Вскоре шатер наполнился вооруженными военачальниками: входили бородатые рабы с копьями и мечами, старики с луками и дротиками, безусые юноши с дубинами и пращами. Большинство были сирийцы.

— Все собрались? — крикнул Эвн, усаживаясь на возвышении. — Где же писец?

Геспер удивился: рядом с Эвном стоял не раб, а человек свободный, в тоге, с виду римлянин.

— Вождь, — заговорил вольноотпущенник Фульвия Флакка, оглядывая рабов быстрым взглядом, — я выехал из Рима с поручением от моего господина. Называть его я не буду, да и незачем: ты его не знаешь. Мой господин приказал передать тебе этот меч и вазу со свитком папируса. Он сказал так: «Отдай Эвну и уезжай обратно. Привези что-нибудь от него в доказательство того, что ты выполнил поручение».

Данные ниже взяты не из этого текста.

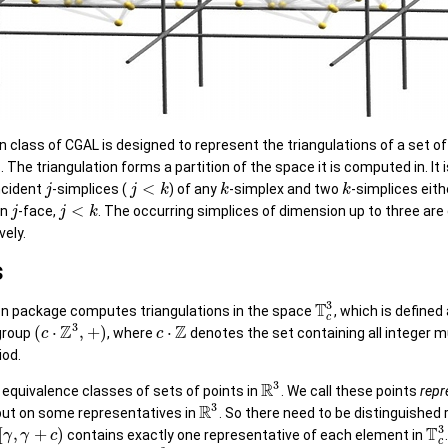
n class of CGAL is designed to represent the triangulations of a set of
 The triangulation forms a partition of the space it is computed in. It i
<
incident
-simplices (
) of any
-simplex and two
-simplices eith
j
j
k
k
k
<
on
-face,
. The occurring simplices of dimension up to three are
j
j
k
vely.
s
3
T
ion package computes triangulations in the space
, which is defined
c
3
Z
Z
(
⋅
,
+
)
⋅
group
, where
denotes the set containing all integer m
c
c
iod.
3
R
 equivalence classes of sets of points in
. We call these points
repr
3
R
ut on some representatives in
. So there need to be distinguished
3
T
[
,
+
)
contains exactly one representative of each element in
γ
γ
c
c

И он протянул меч и вазу вождю рабов.

— Меч хорош, — улыбнулся Эвн, пробуя лезвие на ногте, — и ваза не плоха, но важнее всего для нас — письмо твоего господина.

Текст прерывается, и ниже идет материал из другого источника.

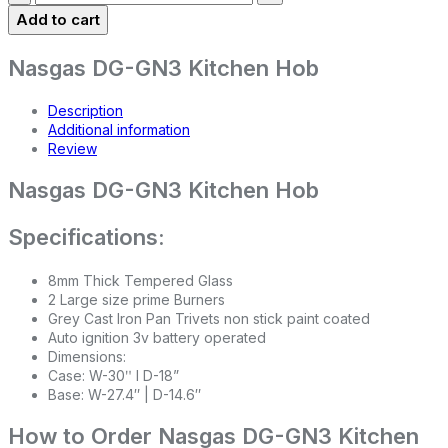
Add to cart
Nasgas DG-GN3 Kitchen Hob
Description
Additional information
Review
Nasgas DG-GN3 Kitchen Hob
Specifications:
8mm Thick Tempered Glass
2 Large size prime Burners
Grey Cast Iron Pan Trivets non stick paint coated
Auto ignition 3v battery operated
Dimensions:
Case: W-30ʺ l D-18”
Base: W-27.4″ | D-14.6″
How to Order Nasgas DG-GN3 Kitchen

Он вынул из вазы папирус, подал писцу:

— Читай.

Писец развязал льняную нитку, развернул свиток:

— «Друг рабов и плебса, вождю Эвну.

Наступило время, дарованное богами несчастным рабам: вы восстали. Да поможет вам Юпитер и Минерва в вашей борьбе. Помните, что в Риме, Минтурнах и Синуэссе есть у вас друзья: мы подготовим там восстания. А ты, вождь, возмути рабов в Аттике и на Делосе: пошли туда верных людей. Постарайся завоевать поскорее всю Сицилию, изгнать оттуда римлян и греков, а с жестокими господами расправься так же, как они расправлялись с рабами. Попытайся захватить римские корабли в Сиракузах, чтобы охранять берега острова. Держись, не сдавайся, борись до конца. Я постараюсь, чтобы римский сенат послал меня для усмирения вас, восставших: помни, я буду бездействовать; это даст вам возможность укрепиться. Когда ты станешь владыкой Сицилии, когда у тебя будут корабли, захвати Липарские острова, иди на Италию: высади войска в гаванях, которые я подготовлю для борьбы, а в каких — уведомлю тебя. Следи, чтобы в войсках твоих не было пьянства, разврата, непослушания: пьяных строго наказывай, блудниц изгони из лагеря, дерзких, своенравных и непослушных рабов выдавай римлянам. Помни, что следствием всех этих зол бывает в войсках измена. Страшись ее. Не доверяй людям, которых не знаешь. Прощай».